Manufacturing in Europe is also having trouble strengthening. An index of factory output in the euro area increased to 51.3 in October from 51.1 a month earlier and 51.4 in August, according to London-based Markit Economics.
Factory production in China has shown signs of picking up. Industrial output in September climbed 10.2% from the same month last year, according to Oct. 18 figures from the Beijing-based National Bureau of Statistics. In June, the year-over-year increase was 8.9%.
Today’s Fed report also showed that factory capacity utilization, which measures the amount of a plant that is in use, held at 76.1%. In February, it reached an almost five-year high of 76.5%.
Mining production, which includes oil drilling, rose 0.2% after a 0.6% gain. Utility output jumped 4.4%, the most since March, after falling for five straight months.
The average temperature last month was 67.3 degrees Fahrenheit (19.6 Celsius), making it the sixth-warmest September on record, according to the National Oceanic and Atmospheric Administration. The agency’s index on residential energy demand showed September was 9% above average.
Factory production of non-durable goods declined 0.3% in September, the third straight decrease. Output of textiles dropped 0.7%, while production of chemicals fell 0.6%.
Dow Chemical Co., the largest U.S. chemical maker by revenue, this month reported profit that trailed analysts’ estimates amid higher costs and lower sales in the unit that makes epoxy, used in plywood and can linings.
Demand for motor vehicles has been a bright spot for manufacturers, with cars and light trucks selling at a 15.2 million annualized rate in September after climbing in August at the fastest pace since 2007, figures from Ward’s Automotive Group showed.
Production of motor vehicles and parts climbed 2% after a rising 5.2% a month earlier, today’s report showed. Automaker assemblies rose to an 11.55 million annualized rate in September, the most since June 2006.
Ford Motor Co. (F) earned a $2.3 billion profit in North America in the third quarter and raised its forecasts for pretax profit and operating margin for the full year. The Dearborn, Michigan-based company said last week that its automotive sales rose 12% to $33.9 billion. It also earned a rare profit on overseas operations on rising demand for Focus compact cars in China and B-Max vans in Europe.

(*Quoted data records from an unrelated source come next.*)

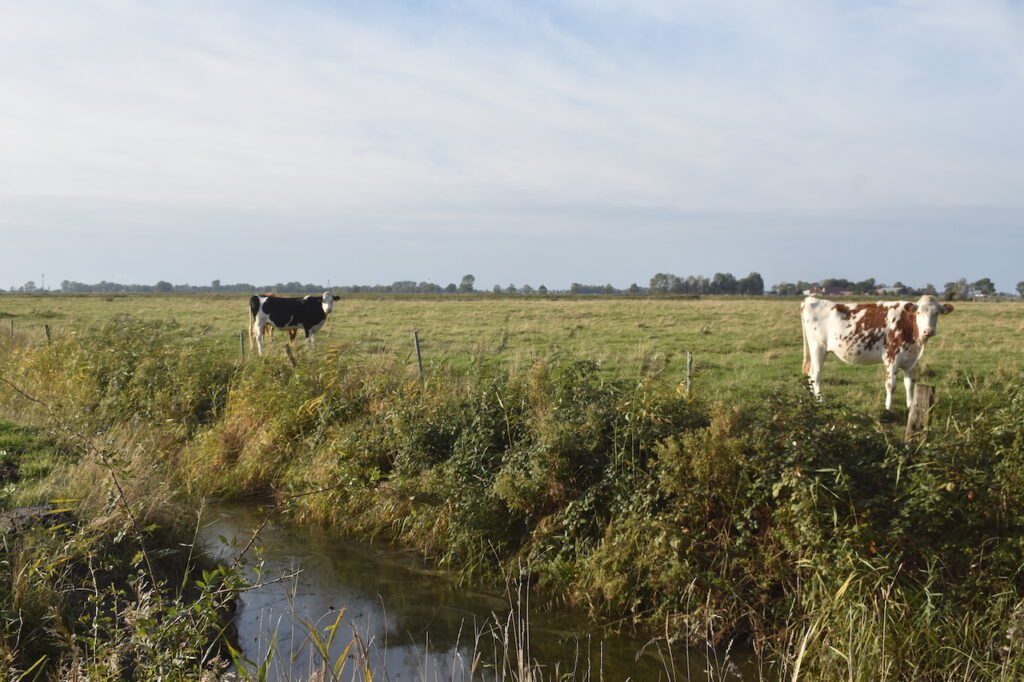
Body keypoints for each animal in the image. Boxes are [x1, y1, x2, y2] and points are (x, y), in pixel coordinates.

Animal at [798, 292, 950, 409]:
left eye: (937, 313)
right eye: (918, 312)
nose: (928, 331)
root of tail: (811, 300)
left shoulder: (910, 361)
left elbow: (909, 384)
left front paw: (910, 405)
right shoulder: (891, 357)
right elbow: (891, 384)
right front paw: (888, 408)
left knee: (811, 373)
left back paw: (812, 399)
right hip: (818, 347)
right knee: (816, 374)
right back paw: (820, 401)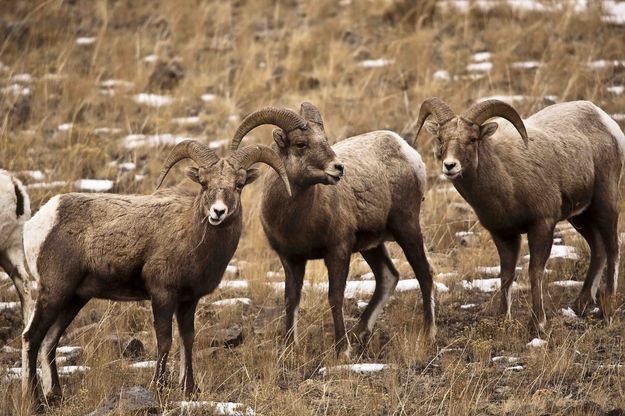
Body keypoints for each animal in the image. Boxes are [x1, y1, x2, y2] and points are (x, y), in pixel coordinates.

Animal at [20, 140, 290, 404]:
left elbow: (187, 339)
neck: (192, 237)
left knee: (49, 340)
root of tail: (38, 222)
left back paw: (56, 395)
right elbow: (165, 340)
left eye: (238, 185)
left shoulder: (188, 300)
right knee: (32, 338)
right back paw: (34, 399)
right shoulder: (162, 295)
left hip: (74, 298)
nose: (218, 212)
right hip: (54, 292)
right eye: (204, 183)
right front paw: (158, 387)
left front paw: (190, 390)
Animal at [232, 102, 436, 356]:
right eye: (301, 144)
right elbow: (291, 299)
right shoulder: (290, 259)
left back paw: (428, 333)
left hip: (406, 228)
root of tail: (407, 151)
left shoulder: (338, 251)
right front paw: (289, 347)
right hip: (372, 245)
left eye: (325, 140)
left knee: (424, 273)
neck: (295, 219)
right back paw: (358, 333)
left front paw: (342, 350)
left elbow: (335, 297)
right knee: (388, 277)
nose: (338, 168)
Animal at [414, 96, 624, 332]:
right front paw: (503, 318)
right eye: (441, 138)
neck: (506, 181)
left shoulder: (542, 225)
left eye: (473, 139)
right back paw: (581, 305)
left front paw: (537, 323)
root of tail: (606, 121)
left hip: (604, 203)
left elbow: (535, 271)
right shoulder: (503, 235)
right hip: (579, 217)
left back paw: (608, 309)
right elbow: (506, 275)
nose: (450, 166)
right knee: (598, 248)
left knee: (613, 247)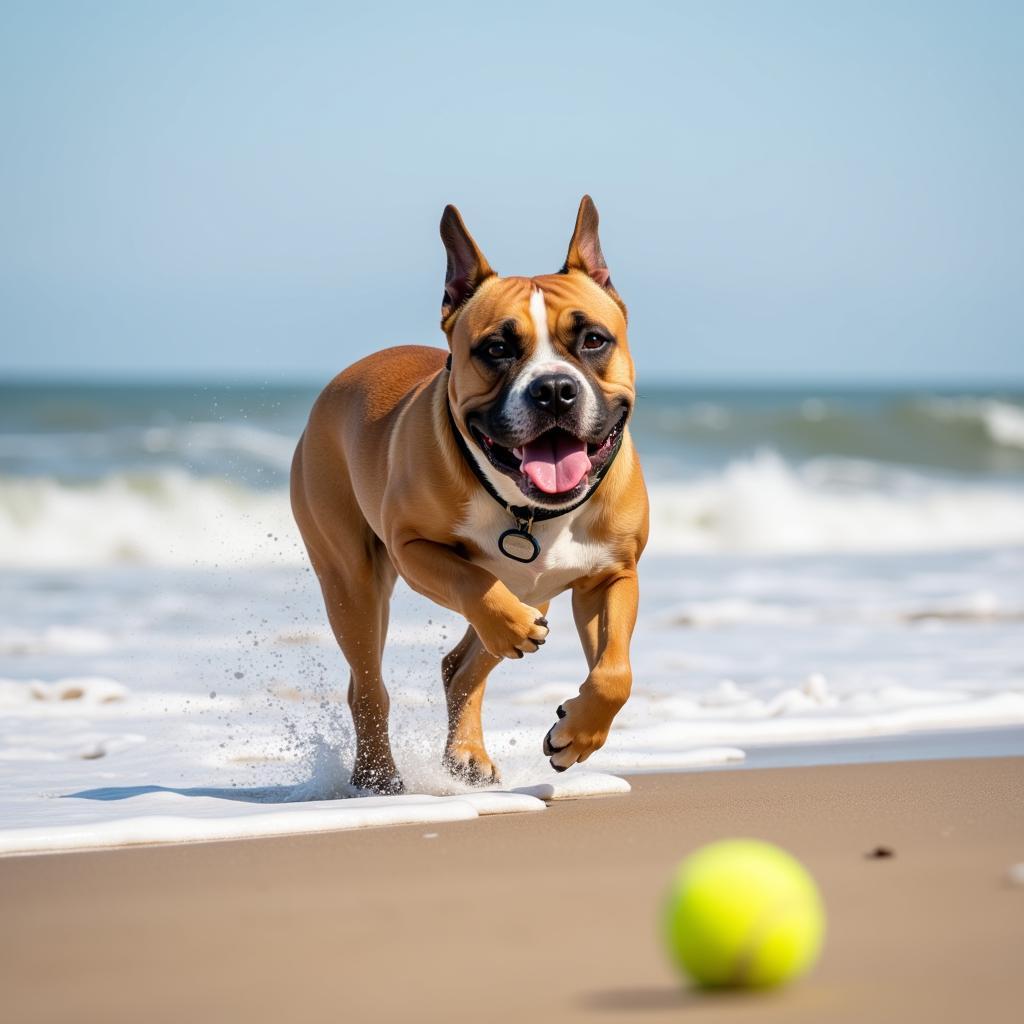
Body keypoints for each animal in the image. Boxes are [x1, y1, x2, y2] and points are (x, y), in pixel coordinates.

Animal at [290, 197, 647, 790]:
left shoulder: (611, 575)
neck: (527, 511)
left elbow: (616, 672)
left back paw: (467, 756)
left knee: (460, 668)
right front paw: (507, 623)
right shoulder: (412, 549)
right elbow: (471, 581)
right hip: (351, 583)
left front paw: (577, 735)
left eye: (594, 340)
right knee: (368, 685)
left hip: (537, 590)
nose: (554, 388)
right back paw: (378, 776)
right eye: (497, 348)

Eaton Corp., which makes electrical equipment for buildings and hydraulics for machinery, is seeing steady, albeit slow, improvement in the U.S. economy, Chief Executive Officer Sandy Cutler said during an Oct. 25 conference call. The U.S. accounted for about half of Eaton’s revenue in 2012.
Cutler said the economy is “gradually improving” while not “rocketing back” in the U.S. He forecast an increase in demand in the company’s markets of as much as 4% next year, spurred by economic recovery in Europe.

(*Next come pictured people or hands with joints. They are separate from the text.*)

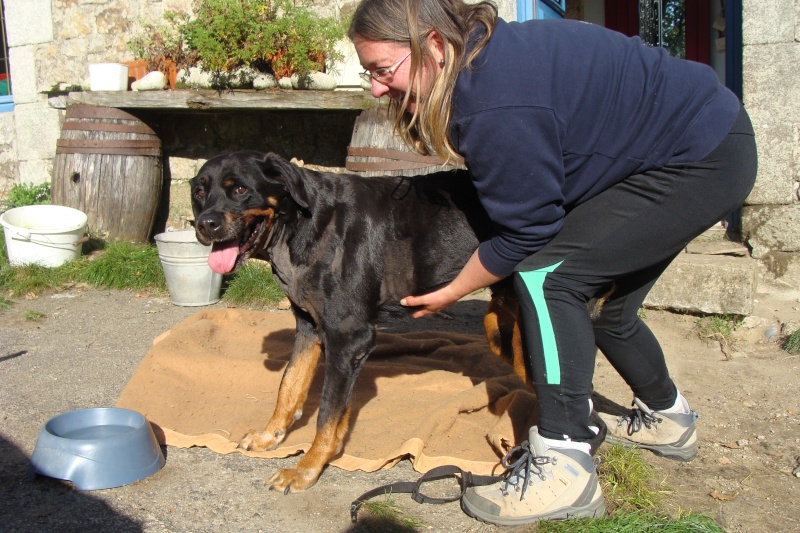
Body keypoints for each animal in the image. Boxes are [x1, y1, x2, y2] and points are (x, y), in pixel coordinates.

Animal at [188, 150, 504, 490]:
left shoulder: (349, 337)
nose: (206, 225)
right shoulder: (310, 328)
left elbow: (326, 412)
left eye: (240, 189)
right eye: (199, 193)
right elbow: (289, 386)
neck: (303, 225)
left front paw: (307, 468)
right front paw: (270, 436)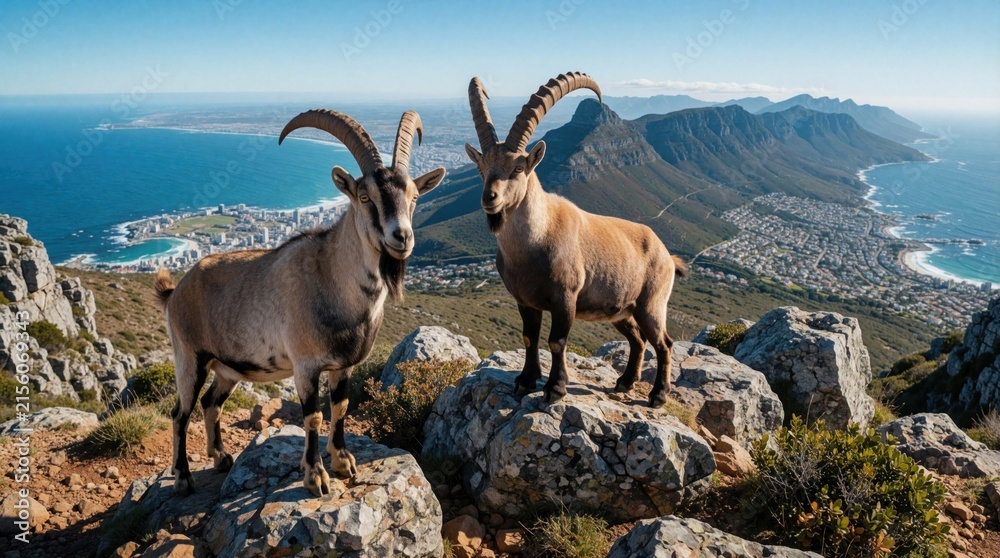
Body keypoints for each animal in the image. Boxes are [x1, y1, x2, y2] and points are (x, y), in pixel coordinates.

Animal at [154, 109, 445, 496]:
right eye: (364, 196)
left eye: (414, 196)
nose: (402, 237)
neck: (333, 281)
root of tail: (176, 291)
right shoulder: (305, 366)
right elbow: (314, 415)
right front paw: (316, 476)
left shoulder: (343, 365)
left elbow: (341, 407)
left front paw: (343, 462)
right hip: (190, 358)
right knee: (180, 413)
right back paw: (183, 477)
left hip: (228, 368)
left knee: (210, 403)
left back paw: (221, 458)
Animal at [464, 72, 687, 408]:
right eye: (481, 168)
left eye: (518, 167)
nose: (489, 198)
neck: (533, 244)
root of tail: (667, 255)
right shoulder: (524, 301)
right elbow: (529, 337)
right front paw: (525, 381)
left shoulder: (565, 298)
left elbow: (557, 341)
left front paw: (555, 388)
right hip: (622, 310)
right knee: (638, 339)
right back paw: (625, 381)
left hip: (652, 304)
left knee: (664, 342)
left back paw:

“The biggest turnaround in a region is likely be Europe,” Cutler said in an Oct. 25 telephone interview. “Whether you think growth’s a half-point positive or a point positive, it’s sure going to be better than negative 1% for a couple of years in a row.”
A recovery in the company’s orders in the third quarter has marked a “change in momentum,” Cutler said. Eaton, which is based in Dublin and operates from Cleveland, is forecasting zero growth for its markets this year, he said.